MING DYNASTY PARADE HORSE
Measurements: 28.5 – height, 25.5 - width
Description: A lovely statue of a Ming Dynasty horseman, likely a part of the larger group of consisting a parade of musicians and soldiers. The horseman has the drumstick in his hand and a small drum on the side. His head is detachable, as customary for larger Ming attendant statues and there are traces of sancai-glaze on the surface of the horse and the rider. The remaining glaze can be seen on the saddle, the reins of the horse, on the sleeves and the drum of the horseman. Horse’s mane, hooves and head have traces of black pigment. The statue is set on an integral rectangular base.
These attendants are excellent examples of Ming Dynasty tomb pottery of this time. The glazed sculptures were placed in burial chambers in order to flaunt the social status, wealth and power.
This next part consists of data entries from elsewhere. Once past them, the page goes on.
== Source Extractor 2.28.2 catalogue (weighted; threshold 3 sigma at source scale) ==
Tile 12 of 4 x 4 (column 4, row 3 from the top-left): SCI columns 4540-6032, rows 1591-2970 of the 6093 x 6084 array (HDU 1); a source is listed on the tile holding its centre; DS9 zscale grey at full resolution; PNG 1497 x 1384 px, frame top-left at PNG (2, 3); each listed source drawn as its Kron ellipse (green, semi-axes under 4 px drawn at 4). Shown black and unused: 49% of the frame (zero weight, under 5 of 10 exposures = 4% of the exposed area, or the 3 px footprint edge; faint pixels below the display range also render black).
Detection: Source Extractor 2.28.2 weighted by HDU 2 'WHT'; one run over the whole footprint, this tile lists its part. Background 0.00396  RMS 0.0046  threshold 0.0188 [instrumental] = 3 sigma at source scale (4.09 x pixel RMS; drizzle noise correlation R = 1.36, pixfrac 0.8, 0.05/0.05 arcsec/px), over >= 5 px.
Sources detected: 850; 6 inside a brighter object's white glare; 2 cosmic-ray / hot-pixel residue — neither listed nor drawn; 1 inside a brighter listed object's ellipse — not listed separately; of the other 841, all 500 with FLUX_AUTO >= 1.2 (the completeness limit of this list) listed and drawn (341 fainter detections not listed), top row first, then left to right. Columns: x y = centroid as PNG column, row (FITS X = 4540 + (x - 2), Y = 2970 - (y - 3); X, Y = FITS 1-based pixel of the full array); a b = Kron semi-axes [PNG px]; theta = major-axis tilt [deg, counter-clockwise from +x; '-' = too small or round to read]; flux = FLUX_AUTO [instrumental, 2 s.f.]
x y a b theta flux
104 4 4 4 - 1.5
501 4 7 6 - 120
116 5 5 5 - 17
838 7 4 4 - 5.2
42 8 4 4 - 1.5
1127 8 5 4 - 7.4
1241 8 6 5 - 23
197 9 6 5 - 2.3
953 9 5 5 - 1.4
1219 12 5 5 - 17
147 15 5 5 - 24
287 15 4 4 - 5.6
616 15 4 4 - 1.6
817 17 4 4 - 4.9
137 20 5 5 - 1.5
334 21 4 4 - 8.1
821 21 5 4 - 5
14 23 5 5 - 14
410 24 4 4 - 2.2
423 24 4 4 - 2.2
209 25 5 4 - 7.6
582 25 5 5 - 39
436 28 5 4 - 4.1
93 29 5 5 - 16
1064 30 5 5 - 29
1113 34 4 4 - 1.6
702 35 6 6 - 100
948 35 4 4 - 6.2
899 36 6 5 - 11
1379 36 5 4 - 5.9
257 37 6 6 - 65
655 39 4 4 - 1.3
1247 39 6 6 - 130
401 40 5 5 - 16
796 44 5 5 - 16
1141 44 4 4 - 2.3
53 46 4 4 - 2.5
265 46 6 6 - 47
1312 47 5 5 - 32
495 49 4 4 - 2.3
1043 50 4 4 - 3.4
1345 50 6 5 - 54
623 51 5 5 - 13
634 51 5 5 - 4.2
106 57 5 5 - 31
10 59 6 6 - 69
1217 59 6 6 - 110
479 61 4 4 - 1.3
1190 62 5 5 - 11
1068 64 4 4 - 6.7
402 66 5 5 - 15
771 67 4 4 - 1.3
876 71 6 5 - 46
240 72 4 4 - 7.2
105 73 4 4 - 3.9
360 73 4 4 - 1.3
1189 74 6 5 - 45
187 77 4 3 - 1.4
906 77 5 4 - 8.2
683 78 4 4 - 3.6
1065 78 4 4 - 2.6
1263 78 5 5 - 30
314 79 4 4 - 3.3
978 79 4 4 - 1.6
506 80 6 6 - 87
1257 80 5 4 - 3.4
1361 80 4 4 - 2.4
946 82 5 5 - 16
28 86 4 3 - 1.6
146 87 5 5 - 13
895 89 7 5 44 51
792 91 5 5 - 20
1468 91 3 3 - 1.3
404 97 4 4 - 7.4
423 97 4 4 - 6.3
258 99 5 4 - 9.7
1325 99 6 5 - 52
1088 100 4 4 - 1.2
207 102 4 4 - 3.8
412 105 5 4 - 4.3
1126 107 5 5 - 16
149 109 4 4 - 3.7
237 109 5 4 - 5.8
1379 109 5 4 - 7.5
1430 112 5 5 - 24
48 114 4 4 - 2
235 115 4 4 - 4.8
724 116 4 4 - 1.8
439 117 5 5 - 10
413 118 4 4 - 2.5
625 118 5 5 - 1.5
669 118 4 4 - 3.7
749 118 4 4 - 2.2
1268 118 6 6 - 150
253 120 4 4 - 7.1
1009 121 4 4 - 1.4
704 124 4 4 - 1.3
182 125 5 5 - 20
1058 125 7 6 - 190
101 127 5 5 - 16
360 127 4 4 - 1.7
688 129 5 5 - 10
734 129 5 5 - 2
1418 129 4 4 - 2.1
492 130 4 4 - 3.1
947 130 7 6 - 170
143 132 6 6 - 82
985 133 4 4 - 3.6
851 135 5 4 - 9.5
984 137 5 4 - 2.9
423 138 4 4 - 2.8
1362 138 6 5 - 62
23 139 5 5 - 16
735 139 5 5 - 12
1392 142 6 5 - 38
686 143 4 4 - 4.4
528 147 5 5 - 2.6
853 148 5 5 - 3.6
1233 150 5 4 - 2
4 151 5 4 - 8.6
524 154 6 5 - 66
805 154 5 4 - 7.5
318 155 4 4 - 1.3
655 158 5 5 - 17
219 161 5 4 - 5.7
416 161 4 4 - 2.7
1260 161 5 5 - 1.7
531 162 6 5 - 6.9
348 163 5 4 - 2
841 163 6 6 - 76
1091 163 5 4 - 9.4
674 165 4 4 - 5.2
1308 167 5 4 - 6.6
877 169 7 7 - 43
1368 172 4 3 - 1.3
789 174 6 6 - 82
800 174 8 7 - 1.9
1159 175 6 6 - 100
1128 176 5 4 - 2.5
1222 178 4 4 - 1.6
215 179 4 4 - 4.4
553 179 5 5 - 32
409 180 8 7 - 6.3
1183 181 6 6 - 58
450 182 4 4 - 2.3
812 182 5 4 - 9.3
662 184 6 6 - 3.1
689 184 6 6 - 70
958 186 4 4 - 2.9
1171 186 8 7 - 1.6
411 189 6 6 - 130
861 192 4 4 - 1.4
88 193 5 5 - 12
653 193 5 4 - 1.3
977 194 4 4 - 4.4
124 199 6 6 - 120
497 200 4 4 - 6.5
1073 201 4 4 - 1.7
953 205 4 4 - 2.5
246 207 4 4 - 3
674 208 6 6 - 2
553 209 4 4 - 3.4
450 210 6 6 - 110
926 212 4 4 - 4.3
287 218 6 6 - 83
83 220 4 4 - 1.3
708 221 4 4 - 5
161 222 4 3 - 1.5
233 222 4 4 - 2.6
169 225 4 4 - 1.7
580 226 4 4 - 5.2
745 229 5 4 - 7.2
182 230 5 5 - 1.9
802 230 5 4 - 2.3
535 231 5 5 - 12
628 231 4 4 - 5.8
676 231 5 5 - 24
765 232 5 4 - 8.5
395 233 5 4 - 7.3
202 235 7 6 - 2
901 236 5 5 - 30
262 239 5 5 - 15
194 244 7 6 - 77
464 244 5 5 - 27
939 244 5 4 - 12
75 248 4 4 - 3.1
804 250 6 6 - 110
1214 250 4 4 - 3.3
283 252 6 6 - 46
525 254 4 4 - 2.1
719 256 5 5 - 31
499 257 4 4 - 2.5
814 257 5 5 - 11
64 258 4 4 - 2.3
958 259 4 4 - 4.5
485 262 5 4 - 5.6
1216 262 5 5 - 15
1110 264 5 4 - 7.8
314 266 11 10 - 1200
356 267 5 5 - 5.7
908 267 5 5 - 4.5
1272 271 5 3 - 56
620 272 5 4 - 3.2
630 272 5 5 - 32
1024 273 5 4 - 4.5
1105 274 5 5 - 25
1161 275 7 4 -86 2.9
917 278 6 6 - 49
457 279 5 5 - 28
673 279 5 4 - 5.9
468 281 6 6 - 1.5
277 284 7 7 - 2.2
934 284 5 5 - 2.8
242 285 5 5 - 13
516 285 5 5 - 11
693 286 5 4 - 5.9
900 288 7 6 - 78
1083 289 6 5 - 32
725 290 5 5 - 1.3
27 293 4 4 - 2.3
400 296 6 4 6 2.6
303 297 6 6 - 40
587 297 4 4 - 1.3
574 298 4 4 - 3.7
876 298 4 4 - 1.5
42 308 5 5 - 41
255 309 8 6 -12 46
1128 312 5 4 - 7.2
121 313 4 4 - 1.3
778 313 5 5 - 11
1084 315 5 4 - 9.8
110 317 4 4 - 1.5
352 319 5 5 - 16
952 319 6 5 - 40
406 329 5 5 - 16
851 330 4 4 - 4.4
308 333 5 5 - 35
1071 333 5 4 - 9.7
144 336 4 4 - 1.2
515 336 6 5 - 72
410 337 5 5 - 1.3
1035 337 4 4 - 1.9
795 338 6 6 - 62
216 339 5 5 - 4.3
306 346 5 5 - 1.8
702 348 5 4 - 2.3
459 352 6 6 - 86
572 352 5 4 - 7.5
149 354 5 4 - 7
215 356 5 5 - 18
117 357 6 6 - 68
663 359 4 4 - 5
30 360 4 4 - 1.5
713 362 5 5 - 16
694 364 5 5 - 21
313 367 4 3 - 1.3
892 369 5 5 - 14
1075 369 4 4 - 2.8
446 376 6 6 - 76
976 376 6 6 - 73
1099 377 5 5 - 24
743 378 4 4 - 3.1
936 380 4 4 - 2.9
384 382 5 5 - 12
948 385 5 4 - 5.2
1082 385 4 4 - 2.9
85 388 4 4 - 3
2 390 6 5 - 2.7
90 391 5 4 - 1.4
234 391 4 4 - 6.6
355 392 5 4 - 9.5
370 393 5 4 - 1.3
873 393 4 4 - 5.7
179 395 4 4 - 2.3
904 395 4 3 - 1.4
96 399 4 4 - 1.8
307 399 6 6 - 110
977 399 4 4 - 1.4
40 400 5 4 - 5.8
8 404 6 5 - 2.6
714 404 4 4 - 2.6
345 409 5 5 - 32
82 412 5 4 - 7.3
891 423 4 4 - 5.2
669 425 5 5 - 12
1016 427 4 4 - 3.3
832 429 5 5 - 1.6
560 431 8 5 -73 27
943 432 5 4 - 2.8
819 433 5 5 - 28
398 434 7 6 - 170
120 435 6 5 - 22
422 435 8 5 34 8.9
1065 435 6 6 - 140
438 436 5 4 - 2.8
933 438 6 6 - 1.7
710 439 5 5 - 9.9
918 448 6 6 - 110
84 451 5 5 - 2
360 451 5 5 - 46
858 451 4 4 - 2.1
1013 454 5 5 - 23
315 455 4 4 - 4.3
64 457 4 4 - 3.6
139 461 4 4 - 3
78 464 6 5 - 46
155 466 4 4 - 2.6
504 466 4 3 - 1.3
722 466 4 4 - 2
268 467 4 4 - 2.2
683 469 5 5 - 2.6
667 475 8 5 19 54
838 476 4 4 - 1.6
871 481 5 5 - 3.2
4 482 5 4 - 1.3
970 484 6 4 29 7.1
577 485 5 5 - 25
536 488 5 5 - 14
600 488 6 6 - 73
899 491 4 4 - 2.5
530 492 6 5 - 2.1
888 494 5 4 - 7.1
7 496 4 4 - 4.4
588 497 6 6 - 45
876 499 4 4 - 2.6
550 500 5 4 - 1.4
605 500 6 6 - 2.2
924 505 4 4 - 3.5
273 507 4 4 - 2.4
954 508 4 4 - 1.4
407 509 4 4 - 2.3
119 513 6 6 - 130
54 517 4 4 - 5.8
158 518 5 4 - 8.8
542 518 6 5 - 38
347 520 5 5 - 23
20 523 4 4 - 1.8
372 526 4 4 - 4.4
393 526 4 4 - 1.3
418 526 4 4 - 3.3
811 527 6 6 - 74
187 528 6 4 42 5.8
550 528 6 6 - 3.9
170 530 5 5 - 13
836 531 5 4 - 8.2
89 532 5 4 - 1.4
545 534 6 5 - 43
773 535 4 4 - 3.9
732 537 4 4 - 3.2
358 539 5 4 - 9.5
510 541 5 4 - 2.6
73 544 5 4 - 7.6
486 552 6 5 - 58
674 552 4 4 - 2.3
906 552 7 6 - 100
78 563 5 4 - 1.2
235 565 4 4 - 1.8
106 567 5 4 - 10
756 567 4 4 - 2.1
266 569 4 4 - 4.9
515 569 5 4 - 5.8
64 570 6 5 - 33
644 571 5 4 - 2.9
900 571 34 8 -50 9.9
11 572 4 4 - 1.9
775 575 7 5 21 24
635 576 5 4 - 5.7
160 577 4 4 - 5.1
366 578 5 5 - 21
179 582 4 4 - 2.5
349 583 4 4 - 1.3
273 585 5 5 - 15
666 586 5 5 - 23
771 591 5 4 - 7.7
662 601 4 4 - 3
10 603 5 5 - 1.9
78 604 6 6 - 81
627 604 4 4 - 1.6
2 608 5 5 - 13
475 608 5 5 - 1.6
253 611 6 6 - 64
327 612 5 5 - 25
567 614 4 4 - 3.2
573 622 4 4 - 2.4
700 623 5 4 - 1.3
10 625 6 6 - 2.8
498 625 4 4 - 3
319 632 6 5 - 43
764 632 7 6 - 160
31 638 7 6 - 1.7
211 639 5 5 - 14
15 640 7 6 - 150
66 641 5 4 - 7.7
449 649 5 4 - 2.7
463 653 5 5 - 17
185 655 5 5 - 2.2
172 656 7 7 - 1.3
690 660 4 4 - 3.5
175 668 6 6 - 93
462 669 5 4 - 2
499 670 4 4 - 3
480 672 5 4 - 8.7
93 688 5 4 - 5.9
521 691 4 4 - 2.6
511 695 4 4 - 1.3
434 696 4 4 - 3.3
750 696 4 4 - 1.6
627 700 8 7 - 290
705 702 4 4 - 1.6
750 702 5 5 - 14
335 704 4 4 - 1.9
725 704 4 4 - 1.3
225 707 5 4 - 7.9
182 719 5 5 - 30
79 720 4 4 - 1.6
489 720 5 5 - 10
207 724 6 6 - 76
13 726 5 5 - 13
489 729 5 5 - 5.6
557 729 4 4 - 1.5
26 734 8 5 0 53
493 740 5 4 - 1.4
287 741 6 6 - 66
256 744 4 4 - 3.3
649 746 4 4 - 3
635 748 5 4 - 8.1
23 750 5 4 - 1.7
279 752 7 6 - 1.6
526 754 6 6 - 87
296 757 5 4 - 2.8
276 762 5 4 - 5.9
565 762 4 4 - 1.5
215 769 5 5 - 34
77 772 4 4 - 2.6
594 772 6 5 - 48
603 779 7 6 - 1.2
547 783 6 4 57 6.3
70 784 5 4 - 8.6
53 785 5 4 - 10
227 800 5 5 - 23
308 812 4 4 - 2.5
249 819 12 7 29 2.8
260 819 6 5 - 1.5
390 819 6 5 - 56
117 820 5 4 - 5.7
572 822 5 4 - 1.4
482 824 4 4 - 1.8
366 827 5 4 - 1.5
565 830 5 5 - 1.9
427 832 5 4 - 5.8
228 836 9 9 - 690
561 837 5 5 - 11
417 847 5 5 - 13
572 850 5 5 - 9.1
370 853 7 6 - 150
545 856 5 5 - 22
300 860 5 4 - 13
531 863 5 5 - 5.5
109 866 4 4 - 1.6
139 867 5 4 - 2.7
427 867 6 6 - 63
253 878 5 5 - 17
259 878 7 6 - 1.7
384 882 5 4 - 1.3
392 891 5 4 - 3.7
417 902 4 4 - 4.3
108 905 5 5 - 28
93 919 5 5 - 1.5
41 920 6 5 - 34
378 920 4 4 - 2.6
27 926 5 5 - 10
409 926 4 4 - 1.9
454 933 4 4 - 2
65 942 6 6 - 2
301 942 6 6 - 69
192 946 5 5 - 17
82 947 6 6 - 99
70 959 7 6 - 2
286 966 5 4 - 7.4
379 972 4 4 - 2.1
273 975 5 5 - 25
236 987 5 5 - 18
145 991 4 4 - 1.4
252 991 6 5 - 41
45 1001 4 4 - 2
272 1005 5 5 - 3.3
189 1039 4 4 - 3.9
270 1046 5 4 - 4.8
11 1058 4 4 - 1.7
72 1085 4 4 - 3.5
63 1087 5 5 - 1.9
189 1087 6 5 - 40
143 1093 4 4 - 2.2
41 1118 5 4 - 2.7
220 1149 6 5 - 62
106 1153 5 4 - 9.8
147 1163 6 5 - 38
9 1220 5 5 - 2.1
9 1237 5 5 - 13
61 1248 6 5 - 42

The more diverse the processional figures were, the more powerful individual they were intended for.
Reference: Caroselli, S. L., The Quest for Eternity.
Period: Ming Dynasty, 14th – 17th cent. AD
Condition: The surface with some minor glaze flaking, small chips and wear as expected that does not detract; otherwise intact and in very good condition overall. Minor glaze losses and earthly deposits on the surface. The head of the statue is detachable and works as an insert.